Peut-on être encore plus précis ? Oui, et même beaucoup plus avec les horloges atomiques !
Le quartz n’est pas parfait : ses vibrations sont sensibles à la température, par exemple. Mais les physiciens du début du XXe siècle ont ouvert d’autres pistes. Einstein, en particulier, publie en 1905 plusieurs articles qui feront date dans l’histoire de la physique (l’Année Mondiale de la Physique, cette année, en célèbre le centième anniversaire). Il montre notamment que la lumière est constituée d’éléments ou « grains » de lumière appelés « photons ». En quelques années, la compréhension des propriétés de la matière et des atomes qui la constituent progresse considérablement. On commence ainsi à établir, avec le danois Niels Bohr, un modèle de la structure atomique selon lequel l’énergie des atomes n’est pas quelconque mais a des valeurs bien définies : on les appelle « niveaux d’énergie ». Quel rapport avec la mesure du temps ? Lorsque les atomes passent d’un niveau d’énergie à un autre ils produisent une lumière dont les caractéristiques sont extrêmement bien définies, bien mieux que celles des vibrations du quartz ! On peut donc synchroniser les vibrations du quartz avec celles de la lumière pour augmenter la précision. La même année, Einstein établit les bases de la théorie de la relativité et montre que le temps et l’espace sont intimement liés, bien plus encore que dans le « problème des longitudes » évoqué précédemment !

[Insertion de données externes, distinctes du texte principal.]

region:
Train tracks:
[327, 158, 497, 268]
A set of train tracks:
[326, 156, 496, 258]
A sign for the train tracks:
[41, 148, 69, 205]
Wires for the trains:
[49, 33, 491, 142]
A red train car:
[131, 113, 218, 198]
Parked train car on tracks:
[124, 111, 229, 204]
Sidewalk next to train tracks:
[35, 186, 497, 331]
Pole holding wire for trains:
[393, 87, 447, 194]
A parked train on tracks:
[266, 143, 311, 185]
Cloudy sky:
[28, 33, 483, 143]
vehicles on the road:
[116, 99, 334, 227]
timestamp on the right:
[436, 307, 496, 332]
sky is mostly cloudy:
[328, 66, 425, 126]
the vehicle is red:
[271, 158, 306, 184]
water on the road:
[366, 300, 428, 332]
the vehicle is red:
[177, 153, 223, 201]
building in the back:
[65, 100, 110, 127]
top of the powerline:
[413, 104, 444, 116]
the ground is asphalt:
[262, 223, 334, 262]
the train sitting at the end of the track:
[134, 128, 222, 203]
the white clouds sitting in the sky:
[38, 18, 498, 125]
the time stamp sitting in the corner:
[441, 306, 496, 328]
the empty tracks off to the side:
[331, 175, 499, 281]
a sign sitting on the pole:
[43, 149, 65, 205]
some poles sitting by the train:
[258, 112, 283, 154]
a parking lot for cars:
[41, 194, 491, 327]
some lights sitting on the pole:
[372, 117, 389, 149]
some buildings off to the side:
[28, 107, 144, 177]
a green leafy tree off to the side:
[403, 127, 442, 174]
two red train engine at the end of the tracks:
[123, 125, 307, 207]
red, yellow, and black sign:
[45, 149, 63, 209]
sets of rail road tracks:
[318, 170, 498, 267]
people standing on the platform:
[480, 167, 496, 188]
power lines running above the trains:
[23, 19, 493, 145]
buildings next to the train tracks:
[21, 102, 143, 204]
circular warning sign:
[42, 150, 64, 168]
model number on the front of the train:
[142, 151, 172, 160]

La seconde ne cesse d’évoluer…
En 1967, ce sont les atomes de césium qui ont été choisis comme référence, au niveau mondial, pour construire des horloges atomiques permettant d’atteindre des précisions fabuleuses : on peut mesurer le millionième de milliardième de seconde ! On a même redéfini la seconde à partir des horloges atomiques. Ce n’est plus une fraction de la durée du jour solaire moyen (1/86 400) ; elle est maintenant égale à 9 192 631 770 fois la période d’une des vibrations lumineuses qu’émettent les atomes de césium (plus précisément l’isotope 133Cs).